We are the Stars: Colonizing and Decolonizing the Oceti Sakowin Literary Tradition
by Sarah Hernandez
Published by University of Regina Press
Review by Shelley A. Leedahl
$39.95 ISBN 9780889779181
In We are the Stars: Colonizing and Decolonizing the Oceti Sakowin Literary Tradition, American academic Sarah Hernandez (Sicangu Lakota) examines the colonial dismantling of Dakota, Nakota and Lakota intellectual traditions, including “star knowledge through oral storytelling.” She writes that when missionaries arrived in the early nineteenth century, the “linguistic [colonization]” began.
Hernandez teaches Native American literature and is the director for the Institute for American Indian Research at the University of New Mexico. She states that “missionary translations of the Dakota language set a dangerous precedent that denigrated Oceti Sakowin star knowledge and supplanted [their] tribal land narratives with new settler-colonial land narratives that ensured that many of our people converted to Christianity and assimilated to the American nation.” Missionaries learned the Dakota language and printed bilingual Dakota-English newspapers which contained “misinterpretation[s] of Dakota origin narratives” and essentially “delegitimize[d] the Oceti Sakowin’s intellectual traditions”—and Christians replaced them with their own. These settler-colonials subsequently “stripped the Dakota nation of 35 million acres of land” and forced them onto a “ten-mile-wide reservation” in Minnesota.

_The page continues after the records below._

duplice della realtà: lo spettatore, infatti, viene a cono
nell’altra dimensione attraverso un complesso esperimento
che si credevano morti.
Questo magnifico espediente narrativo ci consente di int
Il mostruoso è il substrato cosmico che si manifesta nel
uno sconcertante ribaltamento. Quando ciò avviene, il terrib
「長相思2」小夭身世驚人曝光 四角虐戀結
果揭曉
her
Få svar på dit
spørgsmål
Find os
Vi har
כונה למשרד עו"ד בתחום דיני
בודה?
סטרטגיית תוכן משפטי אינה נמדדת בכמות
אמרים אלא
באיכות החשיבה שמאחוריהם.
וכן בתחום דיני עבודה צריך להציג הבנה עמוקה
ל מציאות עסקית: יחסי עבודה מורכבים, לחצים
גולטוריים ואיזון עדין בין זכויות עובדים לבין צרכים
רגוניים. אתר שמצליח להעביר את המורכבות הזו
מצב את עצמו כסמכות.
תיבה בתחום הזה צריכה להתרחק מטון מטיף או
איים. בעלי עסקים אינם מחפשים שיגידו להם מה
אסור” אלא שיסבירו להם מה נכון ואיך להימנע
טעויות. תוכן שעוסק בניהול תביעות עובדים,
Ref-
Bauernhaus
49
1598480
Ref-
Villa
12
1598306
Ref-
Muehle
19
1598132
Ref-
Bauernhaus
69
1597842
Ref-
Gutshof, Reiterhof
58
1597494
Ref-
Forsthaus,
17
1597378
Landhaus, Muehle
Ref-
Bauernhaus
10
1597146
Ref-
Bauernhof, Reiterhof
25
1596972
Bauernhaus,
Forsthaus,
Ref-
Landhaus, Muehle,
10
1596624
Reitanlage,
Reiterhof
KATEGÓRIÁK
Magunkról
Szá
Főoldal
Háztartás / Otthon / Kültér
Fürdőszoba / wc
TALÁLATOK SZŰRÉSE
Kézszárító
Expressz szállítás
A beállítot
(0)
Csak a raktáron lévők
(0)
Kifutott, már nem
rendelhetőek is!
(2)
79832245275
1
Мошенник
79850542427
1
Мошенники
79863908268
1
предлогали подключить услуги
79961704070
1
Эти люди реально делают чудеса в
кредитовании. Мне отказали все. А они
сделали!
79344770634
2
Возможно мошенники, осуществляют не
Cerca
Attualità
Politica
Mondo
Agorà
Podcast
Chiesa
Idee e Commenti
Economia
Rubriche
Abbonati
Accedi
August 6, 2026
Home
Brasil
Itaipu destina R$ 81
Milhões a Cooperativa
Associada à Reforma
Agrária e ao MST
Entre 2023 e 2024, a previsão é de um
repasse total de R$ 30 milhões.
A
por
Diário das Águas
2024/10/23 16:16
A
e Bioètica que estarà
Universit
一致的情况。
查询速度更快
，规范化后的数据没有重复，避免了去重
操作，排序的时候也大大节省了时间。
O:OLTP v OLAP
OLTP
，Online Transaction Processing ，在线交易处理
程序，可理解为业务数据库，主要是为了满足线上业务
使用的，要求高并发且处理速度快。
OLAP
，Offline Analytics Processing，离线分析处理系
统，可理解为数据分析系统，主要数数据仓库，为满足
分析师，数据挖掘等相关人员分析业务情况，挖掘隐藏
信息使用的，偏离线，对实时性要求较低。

Hernandez frequently makes a connection between land and ideology. Countless injustices followed the U.S.-Dakota War of 1862, including the confinement of “Dakota women, children, and elders” into a “concentration camp” known then as the Crow Creek Agency, where 300 people died within a year. Survivors were subjected to hard labour and sexual assault. The women—revered as the tribes’ “culture keepers and culture bearers”—still kept their traditional stories alive, despite hardships that ranged from imprisonment to exile to boarding schools.
Traditional stories were passed down through the generations, resulting in almost 200 books authored by Dakota, Nakota, and Lakota women who used “English-language literacy and the printing press to perpetuate the knowledge handed down by oral storytellers and historians.”
In the book’s second section, Hernandez demonstrates how these oral traditions have been preserved via “re-imagining” by print storytellers, including Charles Alexander Eastman (b. 1858), whose eleven novels feature his grandmother; Ella Cara Deloria (author of Waterlily, a novel concerning Lakota women “bound together by kinship, storytelling, and tradition”); and writers involved in the Oak Lake Writers’ Society, a longstanding “tribal group … dedicated to protecting and defending the Dakota, Nakota, and Lakota literary traditions” via publications, presentations and a podcast series, #NativeReads.
Hernandez is a longtime member of the Oceti Sakowin-led Oak Lake Writers’ Society, and she contends that this combination of “old and new land narratives, old and new literary genres” is an “extension of the Oceti Sakowin oral tradition,” and that the books produced will “guide and empower future generations by reminding [them] of ]their] connection to the stars, the land, and each other.”
This scholarly text is an homage to the women who were the early story and culture keepers, and it’s a celebration of those Dakota, Nakota, and Lakota women who continue the Oceti Sakowin literary tradition—and healing—today. The book cover’s significant “ledger art” (art superimposed over a financial or legal document) was created by Ruben Hernandez, the writer’s brother.